A noob here. I've cobbled some yacc together, legal, but CHAR and ANYCHAR are very iffy. No lexer and no semantic actions. It gives me an insight into what's going on and what isn't, in the sense that tcl seems to be all about the semantics.

        %token ANYCHAR CHAR NEWLINE SEMICOLON TAB_OR_SPACE 

        %%

        script 
        : commands 
        ;

        commands 
        : command
        | commands SEMICOLON command
        | commands NEWLINE command
        ;

        command 
        : words
        ;

        words 
        : firstWord
        | firstWord TAB_OR_SPACE trailingWords
        | comment
        ;

        firstWord 
        : word
        ;

        trailingWords 
        : word
        | trailingWords TAB_OR_SPACE word
        ;

        word 
        : simpleWord
        | quotedWord
        | bracketedWord
        | wordForSubstitution
        | wordForExpansion
        ;

        simpleWord 
        : CHAR
        | simpleWord CHAR
        ;

        quotedWord 
        : '"' word '"'
        ;

        bracketedWord 
        : '{' word '}'
        ;

        wordForSubstitution 
        : '[' word ']'
        ;

        wordForExpansion 
        : '{' '*' '}' word
        ;

        comment 
        : '#' charList NEWLINE
        ;

        charList 
        : ANYCHAR
        | charList ANYCHAR
        ;

        %%

Here's my attempt. Syntax is EBNF, except that [], {}, ?, *, and + have been borrowed from regular expressions and , is optional. In addition, - may be used to remove characters from a non-terminal composed only of terminals (set difference).

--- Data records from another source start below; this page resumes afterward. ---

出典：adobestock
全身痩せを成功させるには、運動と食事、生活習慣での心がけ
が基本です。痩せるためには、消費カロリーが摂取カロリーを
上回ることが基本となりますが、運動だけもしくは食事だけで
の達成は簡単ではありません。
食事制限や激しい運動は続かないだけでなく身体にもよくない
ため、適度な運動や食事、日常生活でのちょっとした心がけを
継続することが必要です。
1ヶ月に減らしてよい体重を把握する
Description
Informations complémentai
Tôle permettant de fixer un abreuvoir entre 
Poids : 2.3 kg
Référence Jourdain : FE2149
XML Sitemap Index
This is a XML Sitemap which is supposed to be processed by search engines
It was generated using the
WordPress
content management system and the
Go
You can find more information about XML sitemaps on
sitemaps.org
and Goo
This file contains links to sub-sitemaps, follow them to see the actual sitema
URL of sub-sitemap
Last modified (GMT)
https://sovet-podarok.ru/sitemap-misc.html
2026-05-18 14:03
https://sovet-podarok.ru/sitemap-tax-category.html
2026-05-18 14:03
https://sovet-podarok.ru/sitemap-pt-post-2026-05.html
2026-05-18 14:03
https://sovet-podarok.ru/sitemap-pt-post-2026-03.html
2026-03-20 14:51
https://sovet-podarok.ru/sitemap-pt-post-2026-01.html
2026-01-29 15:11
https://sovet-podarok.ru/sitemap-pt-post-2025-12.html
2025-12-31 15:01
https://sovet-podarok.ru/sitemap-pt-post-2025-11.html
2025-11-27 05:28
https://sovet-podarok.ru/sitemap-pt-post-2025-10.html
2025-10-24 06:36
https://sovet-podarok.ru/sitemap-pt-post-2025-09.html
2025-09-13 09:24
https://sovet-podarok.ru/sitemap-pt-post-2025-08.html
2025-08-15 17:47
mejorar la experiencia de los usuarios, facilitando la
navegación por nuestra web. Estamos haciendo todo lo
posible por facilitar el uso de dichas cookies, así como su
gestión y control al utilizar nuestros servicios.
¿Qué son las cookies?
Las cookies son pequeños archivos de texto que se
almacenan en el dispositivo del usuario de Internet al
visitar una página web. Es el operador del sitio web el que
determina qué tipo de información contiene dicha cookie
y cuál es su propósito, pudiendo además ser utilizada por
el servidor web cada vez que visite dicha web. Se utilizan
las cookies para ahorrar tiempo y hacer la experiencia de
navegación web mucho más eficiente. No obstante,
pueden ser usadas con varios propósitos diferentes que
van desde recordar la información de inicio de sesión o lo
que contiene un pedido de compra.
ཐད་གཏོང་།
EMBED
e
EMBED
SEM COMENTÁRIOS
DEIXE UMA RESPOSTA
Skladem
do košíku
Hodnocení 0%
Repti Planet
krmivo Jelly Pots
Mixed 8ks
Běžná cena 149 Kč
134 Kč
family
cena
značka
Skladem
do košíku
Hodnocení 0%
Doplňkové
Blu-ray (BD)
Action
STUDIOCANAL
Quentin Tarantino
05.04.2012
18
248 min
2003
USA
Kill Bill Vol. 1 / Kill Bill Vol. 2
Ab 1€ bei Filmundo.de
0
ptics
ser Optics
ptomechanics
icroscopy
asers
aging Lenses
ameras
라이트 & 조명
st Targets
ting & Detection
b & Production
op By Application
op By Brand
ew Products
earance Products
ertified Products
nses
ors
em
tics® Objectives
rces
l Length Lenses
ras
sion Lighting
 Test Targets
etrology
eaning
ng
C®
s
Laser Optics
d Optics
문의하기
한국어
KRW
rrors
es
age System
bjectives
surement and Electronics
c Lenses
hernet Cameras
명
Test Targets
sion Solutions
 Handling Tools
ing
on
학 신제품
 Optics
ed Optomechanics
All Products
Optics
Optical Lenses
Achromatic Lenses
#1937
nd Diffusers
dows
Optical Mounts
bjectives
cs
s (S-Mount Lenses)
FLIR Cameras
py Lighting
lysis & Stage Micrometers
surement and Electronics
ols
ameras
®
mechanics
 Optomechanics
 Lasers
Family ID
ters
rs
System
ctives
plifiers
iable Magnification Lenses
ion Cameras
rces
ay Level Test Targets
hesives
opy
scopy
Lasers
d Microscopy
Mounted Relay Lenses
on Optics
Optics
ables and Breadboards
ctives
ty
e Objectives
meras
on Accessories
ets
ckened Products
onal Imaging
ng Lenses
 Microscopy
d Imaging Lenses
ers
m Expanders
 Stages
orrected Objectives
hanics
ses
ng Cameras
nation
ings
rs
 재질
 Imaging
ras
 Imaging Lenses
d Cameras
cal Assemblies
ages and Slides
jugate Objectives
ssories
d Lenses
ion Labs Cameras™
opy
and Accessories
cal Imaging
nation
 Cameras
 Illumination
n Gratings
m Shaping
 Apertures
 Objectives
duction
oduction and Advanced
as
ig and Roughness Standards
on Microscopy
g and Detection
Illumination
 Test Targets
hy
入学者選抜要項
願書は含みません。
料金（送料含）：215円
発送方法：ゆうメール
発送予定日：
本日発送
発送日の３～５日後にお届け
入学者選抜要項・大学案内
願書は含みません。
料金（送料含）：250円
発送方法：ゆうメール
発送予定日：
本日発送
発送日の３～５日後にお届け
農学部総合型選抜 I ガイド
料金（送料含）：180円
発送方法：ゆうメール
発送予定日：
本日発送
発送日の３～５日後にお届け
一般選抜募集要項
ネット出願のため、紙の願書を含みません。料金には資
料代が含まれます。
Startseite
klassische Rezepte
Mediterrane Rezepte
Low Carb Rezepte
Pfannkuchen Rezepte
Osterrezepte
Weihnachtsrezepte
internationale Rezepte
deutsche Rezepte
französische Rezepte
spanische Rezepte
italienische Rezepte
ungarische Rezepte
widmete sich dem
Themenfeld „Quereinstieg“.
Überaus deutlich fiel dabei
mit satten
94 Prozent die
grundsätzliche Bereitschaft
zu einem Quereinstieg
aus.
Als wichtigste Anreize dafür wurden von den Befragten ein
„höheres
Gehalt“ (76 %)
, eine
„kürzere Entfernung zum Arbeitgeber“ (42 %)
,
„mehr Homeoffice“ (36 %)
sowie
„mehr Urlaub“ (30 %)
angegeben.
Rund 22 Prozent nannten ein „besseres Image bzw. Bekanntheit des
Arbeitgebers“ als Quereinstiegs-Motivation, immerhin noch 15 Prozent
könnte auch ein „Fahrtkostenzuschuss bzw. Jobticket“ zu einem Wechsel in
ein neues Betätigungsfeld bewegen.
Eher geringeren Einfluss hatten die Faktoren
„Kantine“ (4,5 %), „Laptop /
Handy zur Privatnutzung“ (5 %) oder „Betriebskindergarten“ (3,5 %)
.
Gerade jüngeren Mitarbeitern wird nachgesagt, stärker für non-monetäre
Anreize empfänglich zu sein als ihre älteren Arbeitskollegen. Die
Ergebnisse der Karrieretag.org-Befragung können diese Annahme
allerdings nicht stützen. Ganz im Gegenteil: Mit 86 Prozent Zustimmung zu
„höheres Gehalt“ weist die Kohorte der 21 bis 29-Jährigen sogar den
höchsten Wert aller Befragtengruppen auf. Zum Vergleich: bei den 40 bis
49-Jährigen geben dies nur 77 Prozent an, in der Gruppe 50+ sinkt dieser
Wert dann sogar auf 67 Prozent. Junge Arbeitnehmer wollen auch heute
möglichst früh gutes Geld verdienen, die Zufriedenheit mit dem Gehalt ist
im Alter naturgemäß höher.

        script = whitespace* ( command ( terminator script )? | comment ( '\n' script )? )? ;

        command = word ( whitespace+ word )* whitespace* ;
        comment = '#' ( '\\' character | ( character - '\n' ) )* ;

        word = quote | expansion | brace | ( subcommand | variable | escape-sequence | ( character - space - '\\' ) )+ ;

        quote     = '"' ( bracket | variable | continuation | escape-sequence | ( character - '"' ) )* '"' ;
        expansion = '{*}' word ;
        brace     = '{' ( brace | continuation | '\\' ( character - '\n' ) | ( character - '}' ) )* '}' ;

        bracket         = '[' script-bracket ']' ;
        script-bracket  = whitespace* ( command-bracket ( terminator script-bracket )? | comment ( '\n' script-bracket )? )? ;
        command-bracket = word-bracket ( whitespace+ word-bracket )* whitespace* ;
        word-bracket    = quote | expansion | brace | ( bracket | variable | escape-sequence | ( character - space - '\\' - ']' ) )+ ;

        variable       = '$' ( name index? | variable-brace ) ;
        name           = ( [0-9A-Z_a-z] | ':' ':'+ )+ ;
        index          = '(' ( subcommand | variable | continuation | escape-sequence | ( character - ')' ) )* ')' ;
        variable-brace = '{' ( name-brace index-brace | ( character - '}' )* ) '}' ;
        name-brace     = ( character - '(' - '}' )* ;
        index-brace    = '(' ( character - '}' )* ')' ;

        escape-sequence = '\\' ( octal{1,3} | 'x' hex+ | 'u' hex{1,4} | 'U' hex{1,8} | ( character - '\n' ) ) ;

        whitespace   = space | continuation ;
        continuation = '\\\n' space* ;

        terminator = '\n' | ';' ;
        space      = ' ' | '\f' | '\r' | '\t' | '\v' ;
        octal      = [0-7] ;
        hex        = [0-9A-Fa-f] ;
        character  = [\U0000 - \U10FFF] ;

pyk 2021-05-19: Added missing parenthesis in "name-brace" and changed "character" to the full Unicode range. Here's an alternative description of braced variables:

    variable-brace       = '{' array-brace | name-brace '}' ;
    array-brace          = array-name-brace? index-brace? ;
    array-name-brace     = ( character - '(' - '}' )+
    index-brace          = '(' (character - '}')* ')' ;
    name-brace           = ( character - '}' )* ;